Optimizing Prometheus Queries
In case of business metrics the following tips can help to optimize your prometheus queries
Be Aware of staleness
in Prometheus
- Prometheus marks metrics as “stale” if they are not updated for more than 5 minutes. However, since your
scrape_interval
is 3600s, the metrics will be marked as “stale” between scrapes. - This is normal and not a problem, as long as you use functions like
last_over_time()
that can handle such data.
Use for
Clause in Alerting Rules
- If you create alerts based on these metrics, use the
for
clause to avoid triggering alerts due to missing data. - Example:
- alert: CreditBalanceLow
expr: application_cdtr_balance < 1000
for: 1h # Only trigger the alert if the condition persists for 1 hour
Optimize Grafana Queries
- Use
last_over_time()
with a time range that is at least as large as yourscrape_interval
.
Example:
sum(last_over_time(application_cdtr_balance{currency=~"$currency", department=~"$department"}[2h])) by (name, department, currency)
Adjust Grafana Dashboards
- When creating dashboards that display these metrics, use visualizations that work well with infrequently updated data, such as Stat Panels or Tables.

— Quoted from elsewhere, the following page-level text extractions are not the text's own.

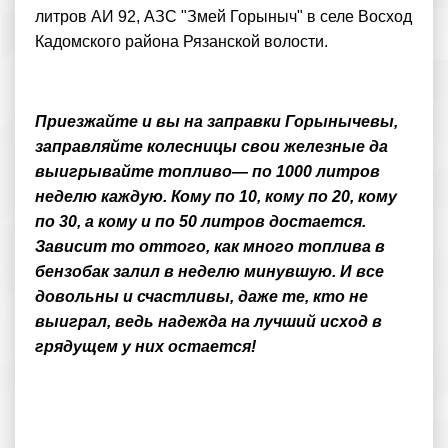
литров АИ 92, АЗС "Змей Горыныч" в селе Восход
Кадомского района Рязанской волости.
Приезжайте и вы на заправки Горынычевы,
заправляйте колесницы свои железные да
выигрывайте топливо— по 1000 литров
неделю каждую. Кому по 10, кому по 20, кому
по 30, а кому и по 50 литров достается.
Зависит то оттого, как много топлива в
бензобак залил в неделю минувшую. И все
довольны и счастливы, даже те, кто не
выиграл, ведь надежда на лучший исход в
грядущем у них остается!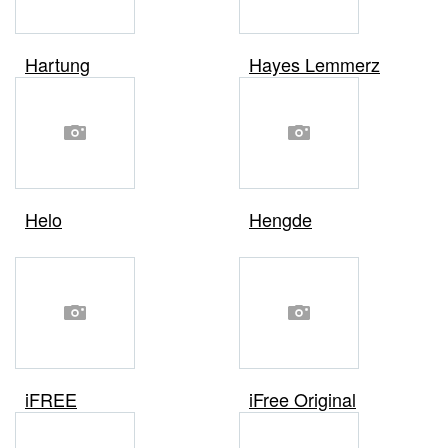
Hartung
Hayes Lemmerz
Helo
Hengde
iFREE
iFree Original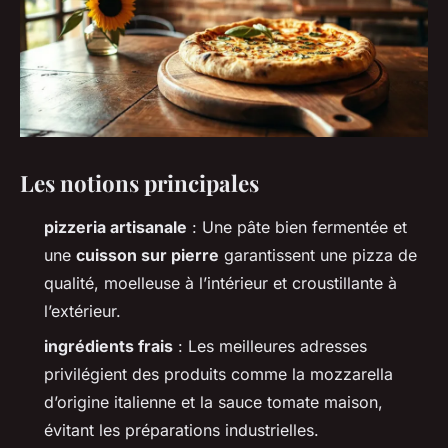
Les notions principales
pizzeria artisanale
: Une pâte bien fermentée et
une
cuisson sur pierre
garantissent une pizza de
qualité, moelleuse à l’intérieur et croustillante à
l’extérieur.
ingrédients frais
: Les meilleures adresses
privilégient des produits comme la mozzarella
d’origine italienne et la sauce tomate maison,
évitant les préparations industrielles.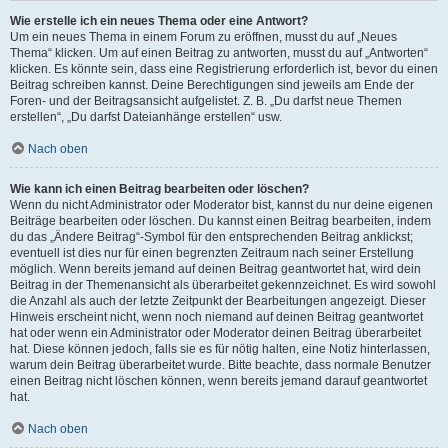
Wie erstelle ich ein neues Thema oder eine Antwort?
Um ein neues Thema in einem Forum zu eröffnen, musst du auf „Neues
Thema“ klicken. Um auf einen Beitrag zu antworten, musst du auf „Antworten“
klicken. Es könnte sein, dass eine Registrierung erforderlich ist, bevor du einen
Beitrag schreiben kannst. Deine Berechtigungen sind jeweils am Ende der
Foren- und der Beitragsansicht aufgelistet. Z. B. „Du darfst neue Themen
erstellen“, „Du darfst Dateianhänge erstellen“ usw.
Nach oben
Wie kann ich einen Beitrag bearbeiten oder löschen?
Wenn du nicht Administrator oder Moderator bist, kannst du nur deine eigenen
Beiträge bearbeiten oder löschen. Du kannst einen Beitrag bearbeiten, indem
du das „Ändere Beitrag“-Symbol für den entsprechenden Beitrag anklickst;
eventuell ist dies nur für einen begrenzten Zeitraum nach seiner Erstellung
möglich. Wenn bereits jemand auf deinen Beitrag geantwortet hat, wird dein
Beitrag in der Themenansicht als überarbeitet gekennzeichnet. Es wird sowohl
die Anzahl als auch der letzte Zeitpunkt der Bearbeitungen angezeigt. Dieser
Hinweis erscheint nicht, wenn noch niemand auf deinen Beitrag geantwortet
hat oder wenn ein Administrator oder Moderator deinen Beitrag überarbeitet
hat. Diese können jedoch, falls sie es für nötig halten, eine Notiz hinterlassen,
warum dein Beitrag überarbeitet wurde. Bitte beachte, dass normale Benutzer
einen Beitrag nicht löschen können, wenn bereits jemand darauf geantwortet
hat.
Nach oben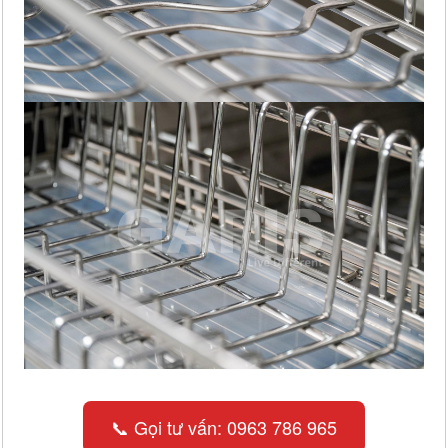
📞 Gọi tư vấn: 0963 786 965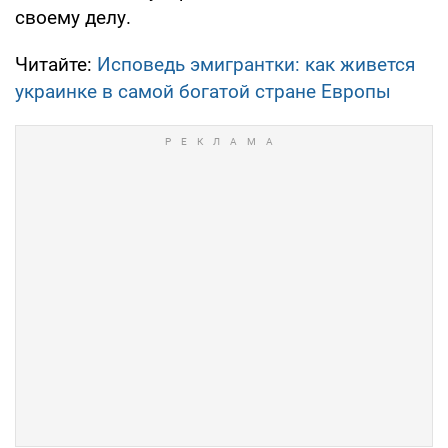
своему делу.
Читайте:
Исповедь эмигрантки: как живется
украинке в самой богатой стране Европы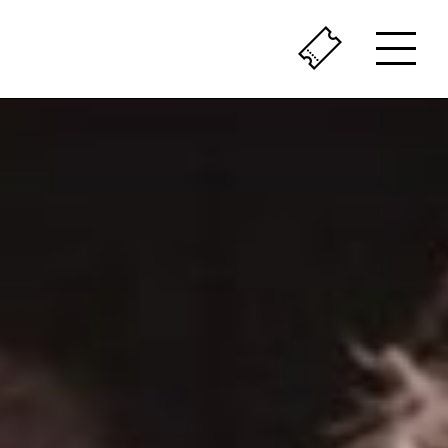
ÇA SENT LE VÉCU
LE PASSÉ AU PRÉSENT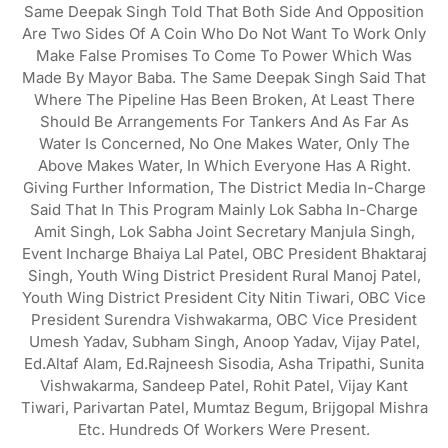
Same Deepak Singh Told That Both Side And Opposition
Are Two Sides Of A Coin Who Do Not Want To Work Only
Make False Promises To Come To Power Which Was
Made By Mayor Baba. The Same Deepak Singh Said That
Where The Pipeline Has Been Broken, At Least There
Should Be Arrangements For Tankers And As Far As
Water Is Concerned, No One Makes Water, Only The
Above Makes Water, In Which Everyone Has A Right.
Giving Further Information, The District Media In-Charge
Said That In This Program Mainly Lok Sabha In-Charge
Amit Singh, Lok Sabha Joint Secretary Manjula Singh,
Event Incharge Bhaiya Lal Patel, OBC President Bhaktaraj
Singh, Youth Wing District President Rural Manoj Patel,
Youth Wing District President City Nitin Tiwari, OBC Vice
President Surendra Vishwakarma, OBC Vice President
Umesh Yadav, Subham Singh, Anoop Yadav, Vijay Patel,
Ed.Altaf Alam, Ed.Rajneesh Sisodia, Asha Tripathi, Sunita
Vishwakarma, Sandeep Patel, Rohit Patel, Vijay Kant
Tiwari, Parivartan Patel, Mumtaz Begum, Brijgopal Mishra
Etc. Hundreds Of Workers Were Present.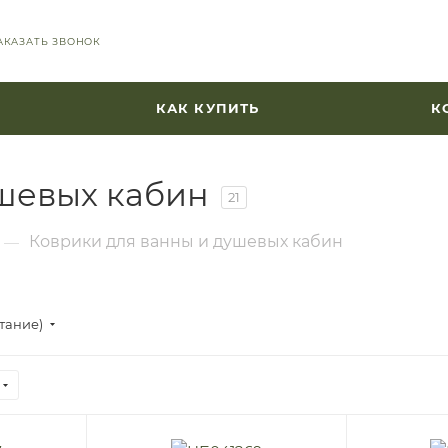
АКАЗАТЬ ЗВОНОК
КАК КУПИТЬ
К
шевых кабин
21
Коврики для ванны и душевых кабин
—
стание)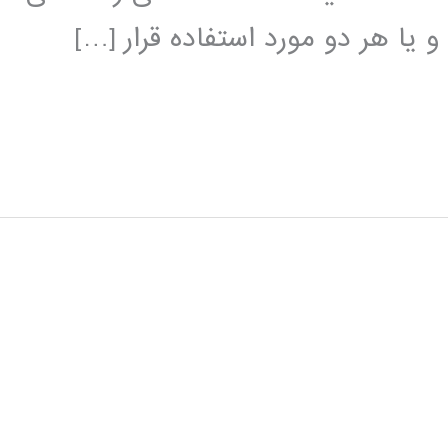
 یا هر دو مورد استفاده قرار […]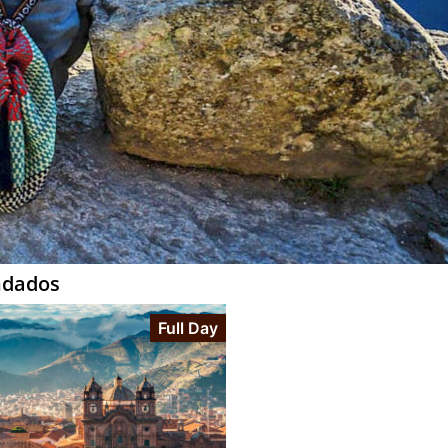
ndados
Full Day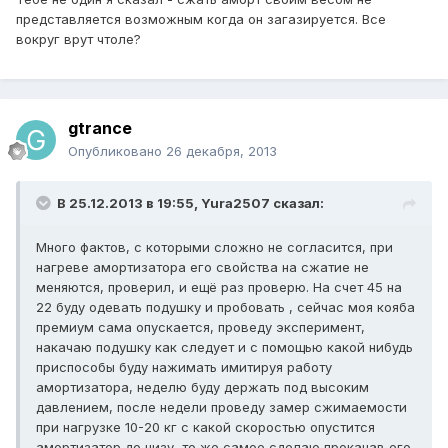
представляется возможным когда он загазируется. Все
вокруг врут чтоле?
gtrance
Опубликовано
26 декабря, 2013
В 25.12.2013 в 19:55, Yura2507 сказал:
Много фактов, с которыми сложно не согласится, при
нагреве амортизатора его свойства на сжатие не
меняются, проверил, и ещё раз проверю. На счет 45 на
22 буду одевать подушку и пробовать , сейчас моя кояба
премиум сама опускается, проведу эксперимент,
накачаю подушку как следует и с помощью какой нибудь
приспособы буду нажимать имитируя работу
амортизатора, неделю буду держать под высоким
давлением, после недели проведу замер сжимаемости
при нагрузке 10-20 кг с какой скоростью опустится
амортизатор до низу, то же самое сделаю прокачав его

- Avoid visualizations like Graphs, which expect continuous data.
Putting It All Together
The beauty of this architecture lies in its modularity and scalability. Each component plays a specific role while working seamlessly together. The Imixs-Metrics component generates standardized metrics, Prometheus efficiently stores them, and Grafana makes them actionable through powerful visualizations.
By combining these powerful tools, we’ve created a robust platform for business intelligence that works harmoniously with process-oriented systems. The solution maintains the flexibility needed for business processes while providing the structured analysis capabilities of traditional BI systems.